### Work instructions:
Transcribe all of the data verbatim, please, and leave out its pictures.

[Page-level text extractions]
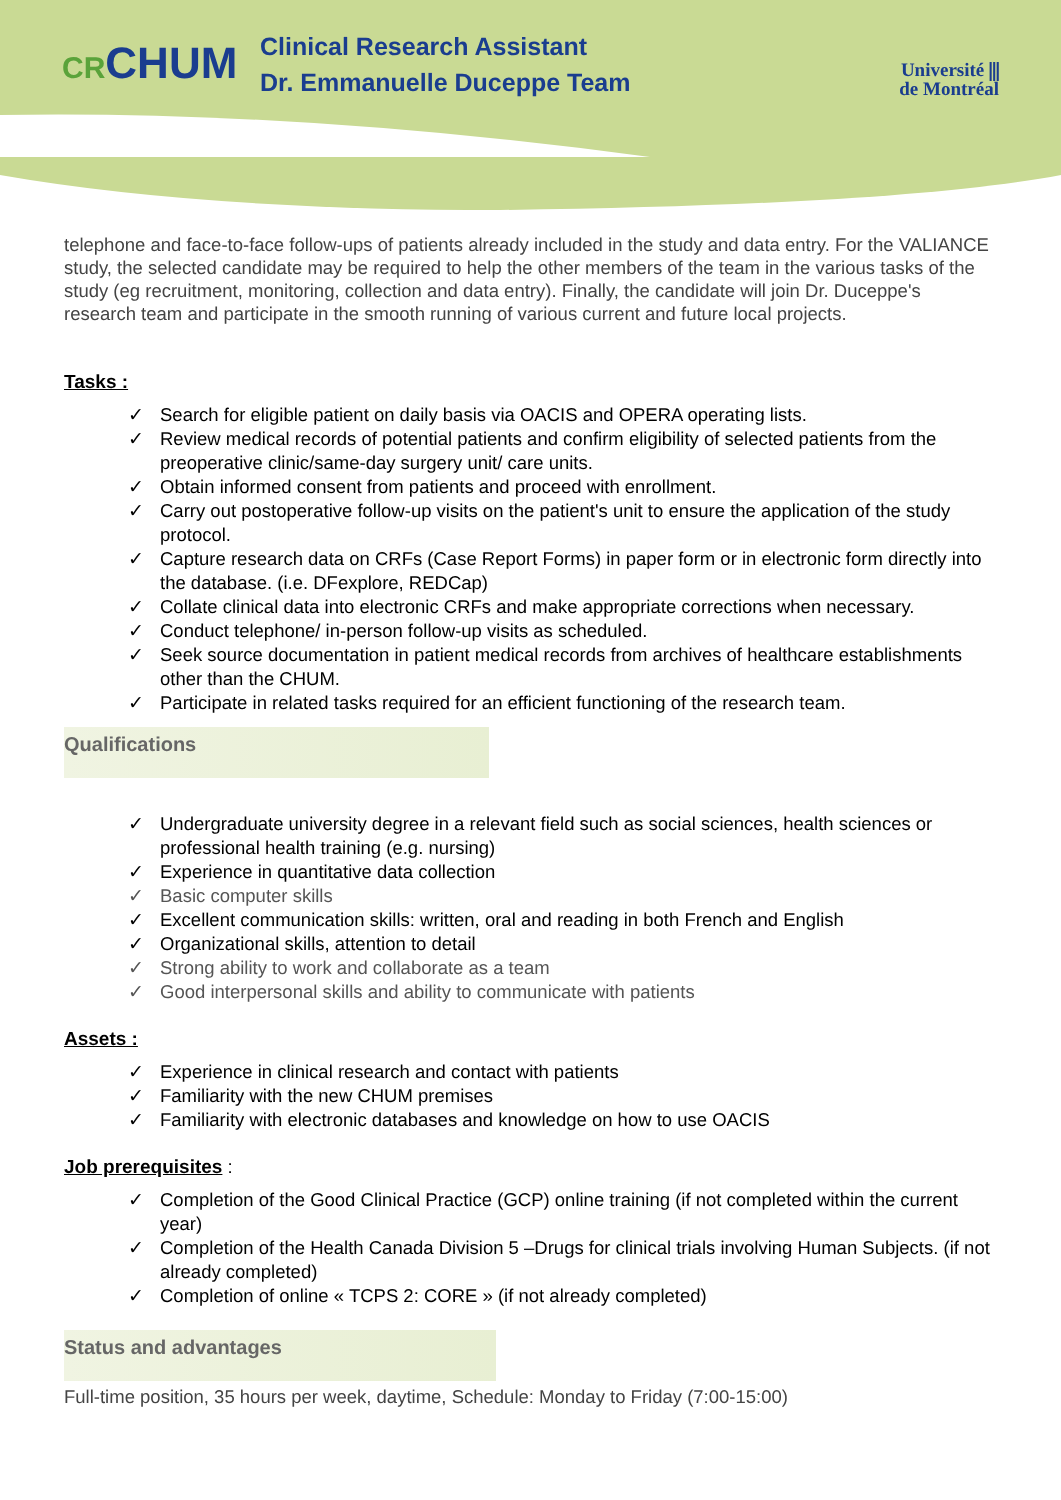CRCHUM
Clinical Research Assistant
Dr. Emmanuelle Duceppe Team
Université ⫼
de Montréal
telephone and face-to-face follow-ups of patients already included in the study and data entry. For the VALIANCE study, the selected candidate may be required to help the other members of the team in the various tasks of the study (eg recruitment, monitoring, collection and data entry). Finally, the candidate will join Dr. Duceppe's research team and participate in the smooth running of various current and future local projects.
Tasks :
Search for eligible patient on daily basis via OACIS and OPERA operating lists.
Review medical records of potential patients and confirm eligibility of selected patients from the preoperative clinic/same-day surgery unit/ care units.
Obtain informed consent from patients and proceed with enrollment.
Carry out postoperative follow-up visits on the patient's unit to ensure the application of the study protocol.
Capture research data on CRFs (Case Report Forms) in paper form or in electronic form directly into the database. (i.e. DFexplore, REDCap)
Collate clinical data into electronic CRFs and make appropriate corrections when necessary.
Conduct telephone/ in-person follow-up visits as scheduled.
Seek source documentation in patient medical records from archives of healthcare establishments other than the CHUM.
Participate in related tasks required for an efficient functioning of the research team.
Qualifications
Undergraduate university degree in a relevant field such as social sciences, health sciences or professional health training (e.g. nursing)
Experience in quantitative data collection
Basic computer skills
Excellent communication skills: written, oral and reading in both French and English
Organizational skills, attention to detail
Strong ability to work and collaborate as a team
Good interpersonal skills and ability to communicate with patients
Assets :
Experience in clinical research and contact with patients
Familiarity with the new CHUM premises
Familiarity with electronic databases and knowledge on how to use OACIS
Job prerequisites
:
Completion of the Good Clinical Practice (GCP) online training (if not completed within the current year)
Completion of the Health Canada Division 5 –Drugs for clinical trials involving Human Subjects. (if not already completed)
Completion of online « TCPS 2: CORE » (if not already completed)
Status and advantages
Full-time position, 35 hours per week, daytime, Schedule: Monday to Friday (7:00-15:00)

### Problem solution:
CRCHUM
Clinical Research Assistant
Dr. Emmanuelle Duceppe Team
Université ⫼
de Montréal
telephone and face-to-face follow-ups of patients already included in the study and data entry. For the VALIANCE study, the selected candidate may be required to help the other members of the team in the various tasks of the study (eg recruitment, monitoring, collection and data entry). Finally, the candidate will join Dr. Duceppe's research team and participate in the smooth running of various current and future local projects.
Tasks :
Search for eligible patient on daily basis via OACIS and OPERA operating lists.
Review medical records of potential patients and confirm eligibility of selected patients from the preoperative clinic/same-day surgery unit/ care units.
Obtain informed consent from patients and proceed with enrollment.
Carry out postoperative follow-up visits on the patient's unit to ensure the application of the study protocol.
Capture research data on CRFs (Case Report Forms) in paper form or in electronic form directly into the database. (i.e. DFexplore, REDCap)
Collate clinical data into electronic CRFs and make appropriate corrections when necessary.
Conduct telephone/ in-person follow-up visits as scheduled.
Seek source documentation in patient medical records from archives of healthcare establishments other than the CHUM.
Participate in related tasks required for an efficient functioning of the research team.
Qualifications
Undergraduate university degree in a relevant field such as social sciences, health sciences or professional health training (e.g. nursing)
Experience in quantitative data collection
Basic computer skills
Excellent communication skills: written, oral and reading in both French and English
Organizational skills, attention to detail
Strong ability to work and collaborate as a team
Good interpersonal skills and ability to communicate with patients
Assets :
Experience in clinical research and contact with patients
Familiarity with the new CHUM premises
Familiarity with electronic databases and knowledge on how to use OACIS
Job prerequisites
:
Completion of the Good Clinical Practice (GCP) online training (if not completed within the current year)
Completion of the Health Canada Division 5 –Drugs for clinical trials involving Human Subjects. (if not already completed)
Completion of online « TCPS 2: CORE » (if not already completed)
Status and advantages
Full-time position, 35 hours per week, daytime, Schedule: Monday to Friday (7:00-15:00)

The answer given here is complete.